(Dataset records)
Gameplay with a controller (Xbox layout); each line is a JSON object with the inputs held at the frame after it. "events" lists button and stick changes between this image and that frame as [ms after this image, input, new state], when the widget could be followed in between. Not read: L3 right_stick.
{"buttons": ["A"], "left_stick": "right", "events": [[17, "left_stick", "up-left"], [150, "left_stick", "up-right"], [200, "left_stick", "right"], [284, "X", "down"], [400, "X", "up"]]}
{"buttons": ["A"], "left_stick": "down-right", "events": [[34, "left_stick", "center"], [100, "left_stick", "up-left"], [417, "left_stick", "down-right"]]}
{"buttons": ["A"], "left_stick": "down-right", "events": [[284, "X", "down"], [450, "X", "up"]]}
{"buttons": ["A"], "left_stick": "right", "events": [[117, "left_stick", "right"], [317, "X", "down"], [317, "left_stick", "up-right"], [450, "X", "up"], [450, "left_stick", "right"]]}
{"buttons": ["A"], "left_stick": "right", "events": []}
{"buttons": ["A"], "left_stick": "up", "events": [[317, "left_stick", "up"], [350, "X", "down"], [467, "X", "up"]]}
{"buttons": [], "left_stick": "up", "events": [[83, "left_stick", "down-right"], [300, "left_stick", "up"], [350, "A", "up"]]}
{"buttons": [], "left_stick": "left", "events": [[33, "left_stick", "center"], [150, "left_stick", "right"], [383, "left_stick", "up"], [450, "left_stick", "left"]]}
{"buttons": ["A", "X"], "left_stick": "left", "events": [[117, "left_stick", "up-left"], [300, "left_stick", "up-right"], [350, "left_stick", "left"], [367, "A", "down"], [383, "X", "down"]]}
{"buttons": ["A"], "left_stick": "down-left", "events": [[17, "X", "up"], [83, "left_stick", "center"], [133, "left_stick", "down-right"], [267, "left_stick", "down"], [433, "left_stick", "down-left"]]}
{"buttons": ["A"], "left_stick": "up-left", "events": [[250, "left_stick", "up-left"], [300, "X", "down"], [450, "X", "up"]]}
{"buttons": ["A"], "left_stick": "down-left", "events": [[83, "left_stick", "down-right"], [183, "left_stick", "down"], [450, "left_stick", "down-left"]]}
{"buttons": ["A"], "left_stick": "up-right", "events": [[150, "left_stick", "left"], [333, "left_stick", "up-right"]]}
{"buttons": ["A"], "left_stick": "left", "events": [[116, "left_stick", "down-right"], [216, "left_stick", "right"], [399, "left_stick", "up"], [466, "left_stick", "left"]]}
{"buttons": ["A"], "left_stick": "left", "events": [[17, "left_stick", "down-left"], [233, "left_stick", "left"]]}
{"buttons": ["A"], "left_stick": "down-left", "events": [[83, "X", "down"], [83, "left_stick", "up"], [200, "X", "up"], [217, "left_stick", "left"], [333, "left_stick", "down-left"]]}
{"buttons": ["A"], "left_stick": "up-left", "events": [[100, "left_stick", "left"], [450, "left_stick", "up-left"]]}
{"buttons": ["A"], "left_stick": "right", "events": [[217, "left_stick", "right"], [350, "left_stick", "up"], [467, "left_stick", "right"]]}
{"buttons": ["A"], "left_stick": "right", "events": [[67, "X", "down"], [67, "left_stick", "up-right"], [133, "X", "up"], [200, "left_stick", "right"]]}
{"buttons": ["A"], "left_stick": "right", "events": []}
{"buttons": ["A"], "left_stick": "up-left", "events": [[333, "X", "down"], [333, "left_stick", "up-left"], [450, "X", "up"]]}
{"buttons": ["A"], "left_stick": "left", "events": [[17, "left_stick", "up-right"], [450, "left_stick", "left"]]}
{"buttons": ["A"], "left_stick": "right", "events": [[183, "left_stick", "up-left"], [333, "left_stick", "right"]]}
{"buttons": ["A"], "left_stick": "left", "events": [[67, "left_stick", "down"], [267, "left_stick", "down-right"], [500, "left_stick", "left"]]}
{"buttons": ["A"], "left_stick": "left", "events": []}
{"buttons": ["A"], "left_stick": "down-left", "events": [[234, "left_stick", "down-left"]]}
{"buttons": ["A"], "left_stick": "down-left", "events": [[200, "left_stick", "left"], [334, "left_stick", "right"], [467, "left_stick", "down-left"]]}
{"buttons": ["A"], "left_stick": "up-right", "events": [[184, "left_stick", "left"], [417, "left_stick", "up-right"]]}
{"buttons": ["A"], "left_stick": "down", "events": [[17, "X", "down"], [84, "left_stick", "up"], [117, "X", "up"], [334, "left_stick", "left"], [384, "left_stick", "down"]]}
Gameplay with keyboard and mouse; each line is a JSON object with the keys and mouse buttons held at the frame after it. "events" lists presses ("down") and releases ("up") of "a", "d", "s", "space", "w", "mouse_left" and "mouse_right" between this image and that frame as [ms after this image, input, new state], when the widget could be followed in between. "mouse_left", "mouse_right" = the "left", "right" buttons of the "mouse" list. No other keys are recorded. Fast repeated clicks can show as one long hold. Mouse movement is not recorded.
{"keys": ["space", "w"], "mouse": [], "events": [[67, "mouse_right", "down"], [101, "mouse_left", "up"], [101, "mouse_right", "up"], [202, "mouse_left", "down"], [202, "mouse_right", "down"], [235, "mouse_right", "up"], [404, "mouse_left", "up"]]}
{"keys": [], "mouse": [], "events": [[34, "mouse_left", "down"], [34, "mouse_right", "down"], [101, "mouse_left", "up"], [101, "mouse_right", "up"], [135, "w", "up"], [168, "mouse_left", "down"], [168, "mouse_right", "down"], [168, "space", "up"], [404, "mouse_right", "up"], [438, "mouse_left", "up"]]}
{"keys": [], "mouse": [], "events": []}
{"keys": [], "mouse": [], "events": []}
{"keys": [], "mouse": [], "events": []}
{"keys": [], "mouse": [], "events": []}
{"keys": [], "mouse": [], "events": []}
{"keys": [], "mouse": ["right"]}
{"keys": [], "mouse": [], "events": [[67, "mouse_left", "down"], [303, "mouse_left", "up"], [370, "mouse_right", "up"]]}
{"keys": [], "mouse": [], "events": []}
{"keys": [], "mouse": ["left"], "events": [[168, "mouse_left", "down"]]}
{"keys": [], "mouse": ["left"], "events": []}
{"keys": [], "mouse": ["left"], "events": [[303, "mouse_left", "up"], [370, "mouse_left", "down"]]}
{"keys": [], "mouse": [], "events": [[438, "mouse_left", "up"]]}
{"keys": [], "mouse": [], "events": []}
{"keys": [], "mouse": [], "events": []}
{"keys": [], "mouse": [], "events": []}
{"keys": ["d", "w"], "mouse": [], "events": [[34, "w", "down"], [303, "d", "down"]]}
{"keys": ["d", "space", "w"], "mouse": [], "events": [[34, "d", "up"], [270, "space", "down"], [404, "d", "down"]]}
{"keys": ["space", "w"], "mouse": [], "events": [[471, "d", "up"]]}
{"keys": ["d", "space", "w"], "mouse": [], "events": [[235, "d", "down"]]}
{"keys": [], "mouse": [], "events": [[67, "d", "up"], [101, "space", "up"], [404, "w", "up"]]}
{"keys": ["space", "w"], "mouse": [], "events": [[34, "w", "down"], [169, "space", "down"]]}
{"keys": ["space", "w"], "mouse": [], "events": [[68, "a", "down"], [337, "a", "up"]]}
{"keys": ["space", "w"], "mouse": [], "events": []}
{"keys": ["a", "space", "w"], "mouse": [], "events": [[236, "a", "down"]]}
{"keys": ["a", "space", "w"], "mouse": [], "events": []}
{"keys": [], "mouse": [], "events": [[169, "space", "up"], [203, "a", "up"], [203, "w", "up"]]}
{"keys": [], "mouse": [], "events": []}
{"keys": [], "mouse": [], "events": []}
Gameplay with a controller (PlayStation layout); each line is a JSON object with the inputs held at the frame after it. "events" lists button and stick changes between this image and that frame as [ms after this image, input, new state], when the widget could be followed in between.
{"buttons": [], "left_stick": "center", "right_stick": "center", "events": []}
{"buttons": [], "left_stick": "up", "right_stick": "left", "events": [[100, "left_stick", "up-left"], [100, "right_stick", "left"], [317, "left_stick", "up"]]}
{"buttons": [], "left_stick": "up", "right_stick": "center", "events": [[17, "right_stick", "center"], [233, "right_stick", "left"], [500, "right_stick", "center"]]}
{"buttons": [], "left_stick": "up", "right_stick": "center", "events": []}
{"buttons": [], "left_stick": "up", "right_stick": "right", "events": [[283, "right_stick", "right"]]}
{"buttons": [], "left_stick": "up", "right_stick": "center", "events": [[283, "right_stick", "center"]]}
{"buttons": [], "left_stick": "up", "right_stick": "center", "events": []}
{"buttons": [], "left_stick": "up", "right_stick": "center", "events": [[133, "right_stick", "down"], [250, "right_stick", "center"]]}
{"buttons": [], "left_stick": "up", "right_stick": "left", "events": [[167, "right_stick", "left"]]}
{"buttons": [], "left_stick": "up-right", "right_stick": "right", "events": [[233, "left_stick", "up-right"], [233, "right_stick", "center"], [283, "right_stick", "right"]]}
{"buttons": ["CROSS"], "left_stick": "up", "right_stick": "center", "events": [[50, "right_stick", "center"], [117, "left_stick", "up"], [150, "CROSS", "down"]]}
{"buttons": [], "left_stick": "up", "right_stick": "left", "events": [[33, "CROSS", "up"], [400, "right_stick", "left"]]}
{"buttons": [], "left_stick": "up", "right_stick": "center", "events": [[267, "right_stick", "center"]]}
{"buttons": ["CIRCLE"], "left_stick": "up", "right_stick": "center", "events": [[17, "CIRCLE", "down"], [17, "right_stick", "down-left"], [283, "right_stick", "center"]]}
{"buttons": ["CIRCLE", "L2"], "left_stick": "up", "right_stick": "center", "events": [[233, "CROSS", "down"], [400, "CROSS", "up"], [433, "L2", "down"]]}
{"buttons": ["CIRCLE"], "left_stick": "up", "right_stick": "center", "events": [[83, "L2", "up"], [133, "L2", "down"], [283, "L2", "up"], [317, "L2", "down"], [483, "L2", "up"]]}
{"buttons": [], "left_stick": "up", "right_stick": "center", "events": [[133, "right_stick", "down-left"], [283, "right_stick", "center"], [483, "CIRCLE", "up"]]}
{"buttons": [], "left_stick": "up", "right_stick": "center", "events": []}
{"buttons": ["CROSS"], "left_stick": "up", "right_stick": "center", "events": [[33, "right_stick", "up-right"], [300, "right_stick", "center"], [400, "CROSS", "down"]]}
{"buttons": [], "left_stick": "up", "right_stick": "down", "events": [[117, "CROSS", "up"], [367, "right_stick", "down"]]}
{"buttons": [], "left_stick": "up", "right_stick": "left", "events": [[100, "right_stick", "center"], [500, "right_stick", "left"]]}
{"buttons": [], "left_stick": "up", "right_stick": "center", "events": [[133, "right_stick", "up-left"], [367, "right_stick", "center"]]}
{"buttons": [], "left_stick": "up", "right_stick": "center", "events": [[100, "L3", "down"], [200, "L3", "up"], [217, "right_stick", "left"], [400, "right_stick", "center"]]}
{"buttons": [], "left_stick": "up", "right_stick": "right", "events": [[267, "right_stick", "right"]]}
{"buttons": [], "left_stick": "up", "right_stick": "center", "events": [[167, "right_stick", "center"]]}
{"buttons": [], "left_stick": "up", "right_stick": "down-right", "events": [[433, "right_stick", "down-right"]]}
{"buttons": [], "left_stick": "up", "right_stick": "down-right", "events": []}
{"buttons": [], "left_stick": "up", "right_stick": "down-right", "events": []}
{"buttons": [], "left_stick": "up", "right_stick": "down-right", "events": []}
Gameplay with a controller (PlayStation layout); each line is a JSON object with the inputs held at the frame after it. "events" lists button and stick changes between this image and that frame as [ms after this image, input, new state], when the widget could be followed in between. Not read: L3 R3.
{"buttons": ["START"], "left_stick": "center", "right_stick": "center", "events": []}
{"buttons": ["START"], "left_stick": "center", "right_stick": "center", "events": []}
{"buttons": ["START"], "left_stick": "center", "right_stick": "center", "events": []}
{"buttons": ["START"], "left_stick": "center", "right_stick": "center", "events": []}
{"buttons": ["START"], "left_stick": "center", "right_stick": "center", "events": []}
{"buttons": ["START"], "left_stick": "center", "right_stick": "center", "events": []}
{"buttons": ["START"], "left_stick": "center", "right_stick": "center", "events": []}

Your task: Your reply should contain only the number of lines in the entries above with the word "controller".

Written response: 3